BlackBerry as Niche: Firm Disappointment and Strategy Change

BlackBerry director Bert Nordberg was elected recently, but is not shy about making statements: he has already said publicly that the BlackBerry smartphones need to retreat to certain niches in the market, leaving others for the competitors. This may seem reasonable to many listeners given how BlackBerry has suffered from competition by Samsung, Apple, and other firms, but it is probably not a popular view in BlackBerry, where employees remember their earlier great times.

The statement reminded me of my discussion with a technical assistant when I got a new job and needed to choose between a BlackBerry and a different brand of Smarthphone. I asked about the details of the differences, and was told that the main difference was that the BlackBerry installation of the mailer was more complicated on their side, though it would look the same on mine. The security would also be greater. I was not quite convinced, and went for the other phone, which had some nice features. (I think there are more efficient ways of hacking email accounts than going for the smartphone, so the extra security did not impress me.)

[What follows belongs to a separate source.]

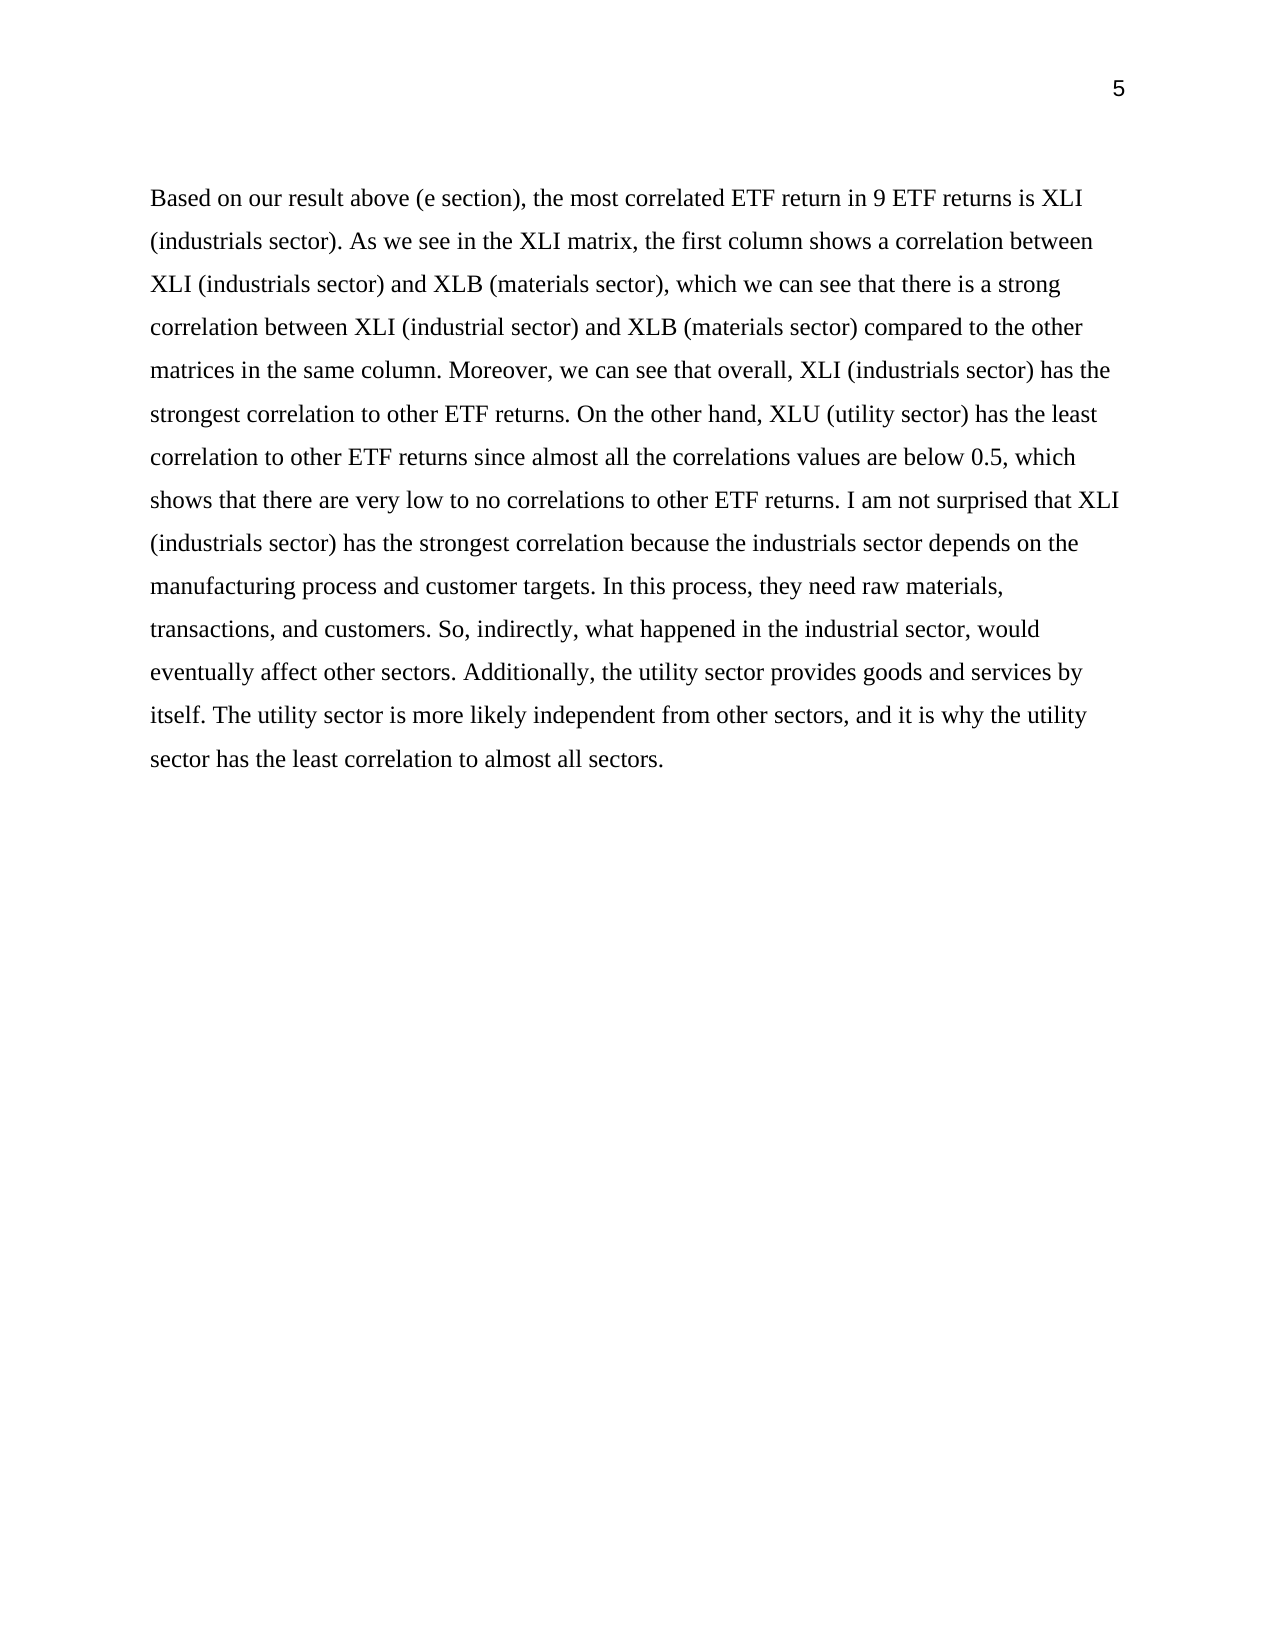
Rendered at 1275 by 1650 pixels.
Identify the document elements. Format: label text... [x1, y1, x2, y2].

text Based on our result above (e section), the most correlated ETF return in 9 ETF returns is XLI (industrials sector). As we see in the XLI matrix, the first column shows a correlation between XLI (industrials sector) and XLB (materials sector), which we can see that there is a strong correlation between XLI (industrial sector) and XLB (materials sector) compared to the other matrices in the same column. Moreover, we can see that overall, XLI (industrials sector) has the strongest correlation to other ETF returns. On the other hand, XLU (utility sector) has the least correlation to other ETF returns since almost all the correlations values are below 0.5, which shows that there are very low to no correlations to other ETF returns. I am not surprised that XLI (industrials sector) has the strongest correlation because the industrials sector depends on the manufacturing process and customer targets. In this process, they need raw materials, transactions, and customers. So, indirectly, what happened in the industrial sector, would eventually affect other sectors. Additionally, the utility sector provides goods and services by itself. The utility sector is more likely independent from other sectors, and it is why the utility sector has the least correlation to almost all sectors. [150, 183, 1125, 772]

Of course, the problem that BlackBerry might be having is that too many people are making my choice, that some firms have stopped offering BlackBerry, or that some other phones have improved their security so much that the difference is not important anymore. In fact, a mix of these things may be going on. Indeed, a recent worry is that Samsung has been approved as secure enough by Pentagon, and may also get other approvals by the US government. It is hard to argue you are most secure if the approvals line up with a major competitor.

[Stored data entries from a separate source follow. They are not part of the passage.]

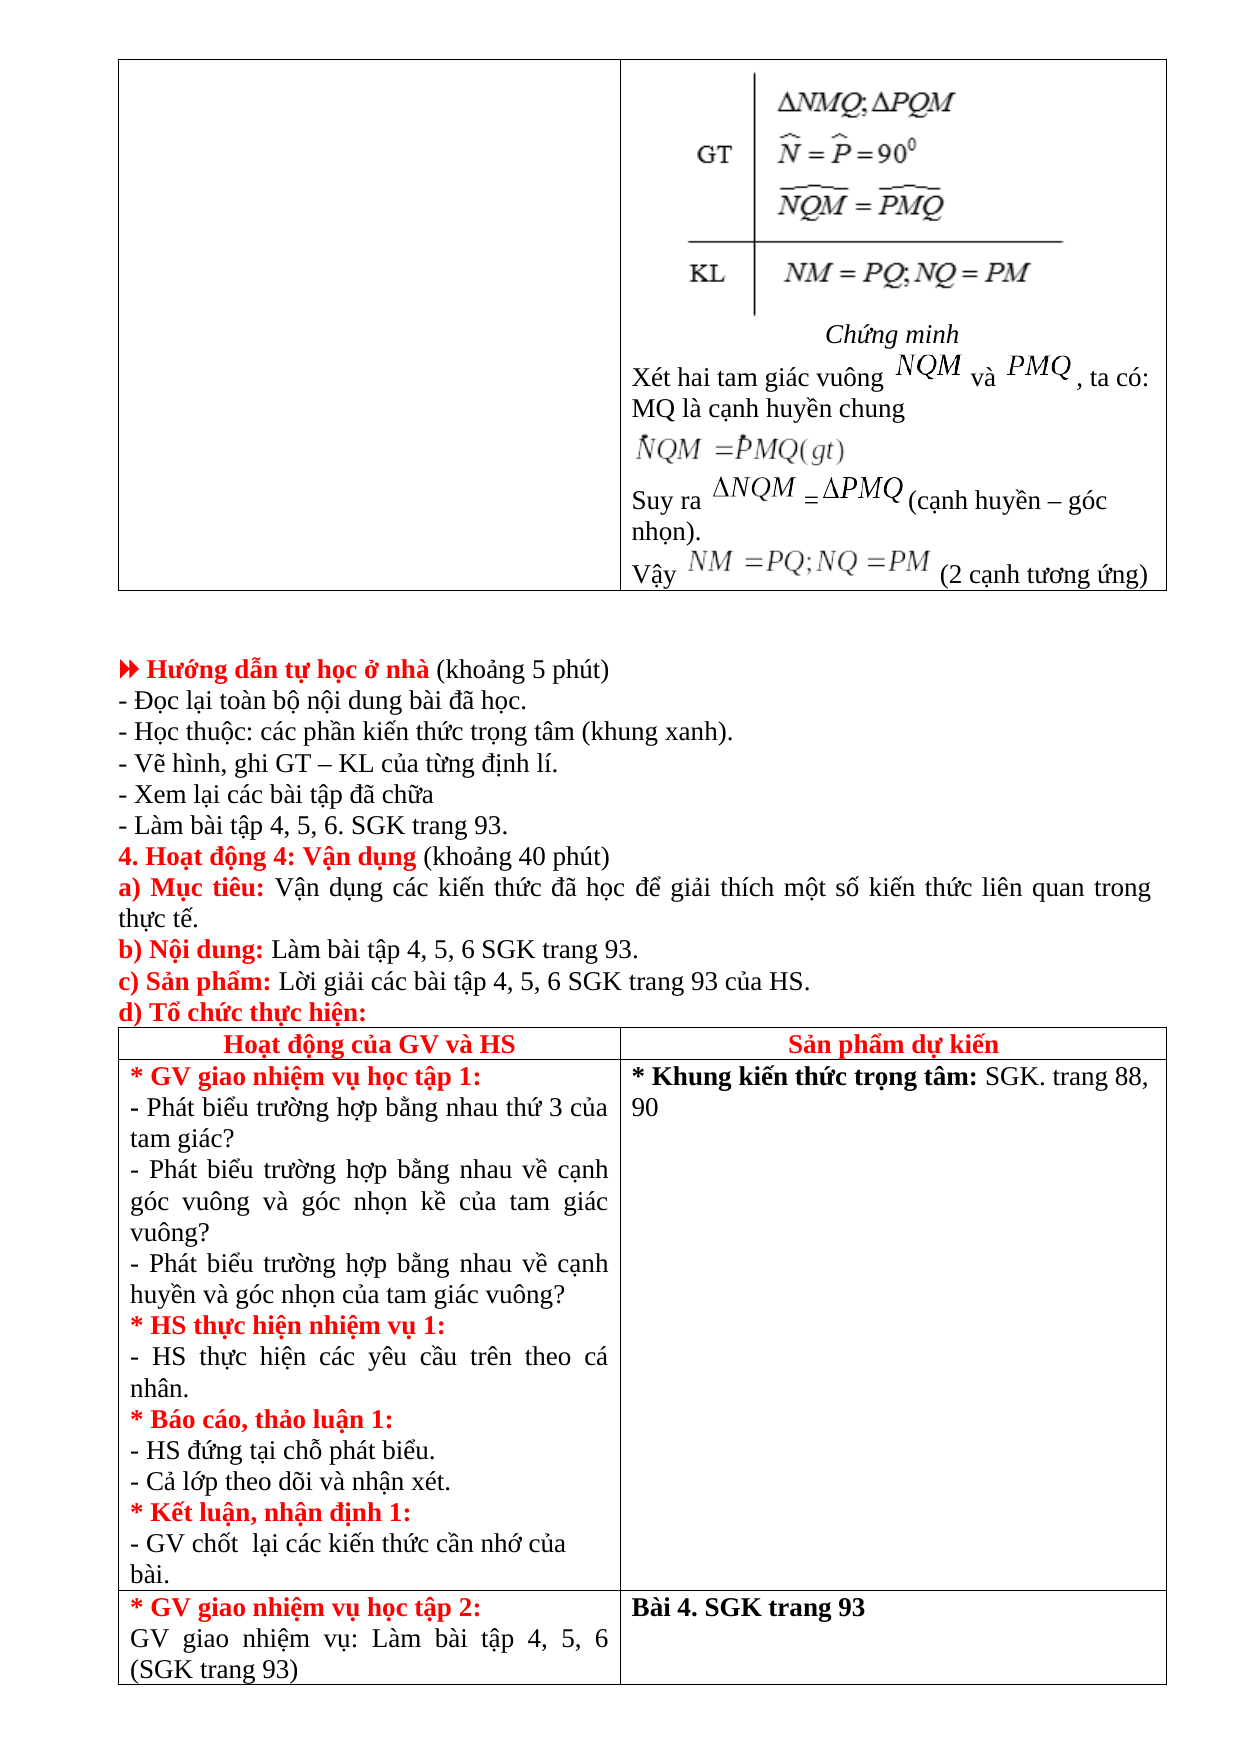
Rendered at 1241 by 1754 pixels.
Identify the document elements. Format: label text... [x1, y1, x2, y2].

text - Đọc lại toàn bộ nội dung bài đã học. [118, 684, 1152, 716]
table_header Sản phẩm dự kiến [621, 1028, 1166, 1059]
text - Xem lại các bài tập đã chữa [118, 778, 1152, 809]
table_cell * Khung kiến thức trọng tâm: SGK. trang 88, 90 [621, 1060, 1166, 1590]
table_header Hoạt động của GV và HS [119, 1028, 620, 1059]
table_cell * GV giao nhiệm vụ học tập 1: - Phát biểu trường hợp bằng nhau thứ 3 của tam giác? - Phát biểu trường hợp bằng nhau về cạnh góc vuông và góc nhọn kề của tam giác vuông? - Phát biểu trường hợp bằng nhau về cạnh huyền và góc nhọn của tam giác vuông? * HS thực hiện nhiệm vụ 1: - HS thực hiện các yêu cầu trên theo cá nhân. * Báo cáo, thảo luận 1: - HS đứng tại chỗ phát biểu. - Cả lớp theo dõi và nhận xét. * Kết luận, nhận định 1: - GV chốt lại các kiến thức cần nhớ của bài. [119, 1060, 620, 1590]
text - Vẽ hình, ghi GT – KL của từng định lí. [118, 747, 1152, 778]
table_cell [621, 60, 1166, 590]
text - Học thuộc: các phần kiến thức trọng tâm (khung xanh). [118, 716, 1152, 747]
text 4. Hoạt động 4: Vận dụng (khoảng 40 phút) [118, 840, 1152, 871]
picture [682, 60, 1105, 318]
text d) Tổ chức thực hiện: [118, 996, 1152, 1027]
text a) Mục tiêu: Vận dụng các kiến thức đã học để giải thích một số kiến thức liên quan trong thực tế. [118, 871, 1152, 933]
text b) Nội dung: Làm bài tập 4, 5, 6 SGK trang 93. [118, 933, 1152, 965]
text c) Sản phẩm: Lời giải các bài tập 4, 5, 6 SGK trang 93 của HS. [118, 965, 1152, 996]
text Hướng dẫn tự học ở nhà (khoảng 5 phút) [118, 653, 1152, 684]
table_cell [119, 1591, 620, 1684]
text - Làm bài tập 4, 5, 6. SGK trang 93. [118, 809, 1152, 840]
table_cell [119, 60, 620, 590]
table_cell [621, 1591, 1166, 1684]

If that is the strategic situation, where does the “niche” comment come from? Well, it really is an issue of how organizations learn specific actions. There is a lot of research on this, which Gavetti, Greve, Levinthal, and Ocasio recently reviewed, and some main conclusions are well known:

  • Strategies have histories. For example, Mr. Nordberg has previously worked for Sony Ericsson, and one of the things he did there was to narrow its niche focus. It worked, making it likely that he will try it again and even that BlackBerry will be interested in having him as a board member.
  • Strategies spread. For example, niche focus is a known strategy that can be observed among many firms, its sheer popularity can make it an option even if the success in each firm is uncertain.
  • Strategies have reasons. For a firm that is losing in some places, the option of marketing more intensely in fewer places is easy to explain, and is a good way to sell a niche focus strategy.

So, we can tell where this strategy came from. Will it work? That’s too early to tell: what firms do and what saves firms is not so well linked.